Lydia Silvestri
di Andrea B. Del Guercio
L’indagine critica non può non muovere i suoi primi passi di fronte ad un “percorso urbano” costruito a Milano nell’ ’89 attraverso grandi sculture, poste in un rapporto di serrata continuità e racchiuse nel titolo Arianna e il Minotauro, ed in base a quest’esperienza espositiva complessa ed affascinante, riconoscere significati e valori espressivi presenti nella vasta ed articolata cultura plastica di Lydia Silvestri.
Il “percorso della scultura” si sviluppa lungo l’intera estensione di Corso Vittorio Emanuele attraverso “stazioni” atte ad individuare i diversi attori ed i soggetti simbolici presenti nel mito di Arianna, e reinterpretato dall’artista attraverso una partecipazione intensa e creativa, a tratti delicata e trattenuta, sottolineata dal bianco e dal rosa, ma anche caratterizzata da momenti di forte ed espansiva energia e vitalità, racchiusa nel bleu notte e nell’accensione dell’oro.
La Silvestri predispone, quindi, un racconto visivo attraverso manufatti relatori di ricerche plastiche diversificate nella natura formale: impegnano lo spazio urbano masse forti, tornite in espansione verticale e sollecitate da una controllata tensione, da una trattenuta energia fisica, ma anche più morbide e sinuose volumetrie in estensione lineare, dettate da umori poetici sensibili ed intimamente delicati, e ancor più piccoli brani, attimi di sosta tra grandi attori testimoni silenziosi ed enigmatici, rispondenti a una volontà espressiva che tende anche a preservare, a salvare il fascino del segreto rispetto al tutto dichiarato.

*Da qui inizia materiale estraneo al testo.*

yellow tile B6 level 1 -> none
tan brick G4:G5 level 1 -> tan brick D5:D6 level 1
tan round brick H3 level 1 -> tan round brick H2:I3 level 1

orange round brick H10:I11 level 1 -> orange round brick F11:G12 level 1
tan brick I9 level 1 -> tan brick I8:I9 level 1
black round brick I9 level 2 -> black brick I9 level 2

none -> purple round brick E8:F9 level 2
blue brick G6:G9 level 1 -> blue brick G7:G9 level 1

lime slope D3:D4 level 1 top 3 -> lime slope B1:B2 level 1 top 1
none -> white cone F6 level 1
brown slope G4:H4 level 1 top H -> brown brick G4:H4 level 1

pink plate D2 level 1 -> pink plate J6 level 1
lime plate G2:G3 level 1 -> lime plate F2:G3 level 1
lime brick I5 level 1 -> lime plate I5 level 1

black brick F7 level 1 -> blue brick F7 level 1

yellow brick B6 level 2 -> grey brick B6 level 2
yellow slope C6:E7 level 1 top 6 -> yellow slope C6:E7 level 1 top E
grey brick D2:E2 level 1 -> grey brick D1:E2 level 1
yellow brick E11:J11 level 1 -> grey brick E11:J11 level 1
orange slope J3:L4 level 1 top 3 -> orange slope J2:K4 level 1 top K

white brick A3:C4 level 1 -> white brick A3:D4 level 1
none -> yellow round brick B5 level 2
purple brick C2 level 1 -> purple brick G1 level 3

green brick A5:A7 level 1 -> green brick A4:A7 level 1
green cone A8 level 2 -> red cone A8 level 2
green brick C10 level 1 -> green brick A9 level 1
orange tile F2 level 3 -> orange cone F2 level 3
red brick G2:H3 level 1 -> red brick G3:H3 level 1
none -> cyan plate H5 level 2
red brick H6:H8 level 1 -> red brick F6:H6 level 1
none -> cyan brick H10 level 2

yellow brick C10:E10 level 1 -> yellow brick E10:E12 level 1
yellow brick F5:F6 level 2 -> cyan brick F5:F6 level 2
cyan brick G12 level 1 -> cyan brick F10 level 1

Sulla base ed in relazione ai positivi risultati espressivi di questo complesso progetto si colloca la produzione più recente della Silvestri, impegnata ad essenzializzare ulteriormente i dati ed i passaggi narrativi in ogni singola scultura: si avverte un lavoro che, pur rispettando le due distinte aree formali, il monovolume radicato al suolo ma in estensione verticale ed una sinuosità orizzontale in alleggerimento lineare, punta verso l’ulteriore esaltazione di un clima di preservata enigmaticità ancora di fronte ad una condizione problematica di grande energia poetica e di estremo vigore fisico.
Nelle più recenti sculture ed in particolar modo in La strega e la sua legge si scopre un inedito clima formale caratterizzato da un procedere “in togliere”, per epurazione di ogni possibile dato di riconoscimento, attraverso lo studio attento della sagomatura del volume, lo scarno impiego del taglio, l’uso delle ampie superfici piane.
Alla base di questo impegnativo percorso espressivo si colloca, quale costante dato di supporto, il lapis, un materiale nato dalla miscelatura di inerti, pietra e granito, e vinilesteri. La Silvestri ha indubbiamente individuato uno strumento di lavoro di per sé autosignificante sia sul piano della procedura tecnica di redazione, cioè attraverso la predisposizione di una formatura e la successiva colata, sia per alcuni particolari valori di preziosità cromatica della superficie conseguibile attraverso la fase di patinatura, del tutto simile a quanto avviene per la pietra. Ogni volume risulta da un processo di gestazione culturale e tecnica, dove per redazione illapis appare rispondente al duplice atto del mettere e del togliere, del plasmare morbidezze e del segnalare con forza: una problematica, il maschile ed il femminile, l’attrazione fisica e la tensione spirituale, una duplicità sessuale complessa, segno peculiare di ogni essere vivente, che la Silvestri esprime e risolve compiutamente in ogni singolo lavoro e nell’unità del suo sistema espressivo.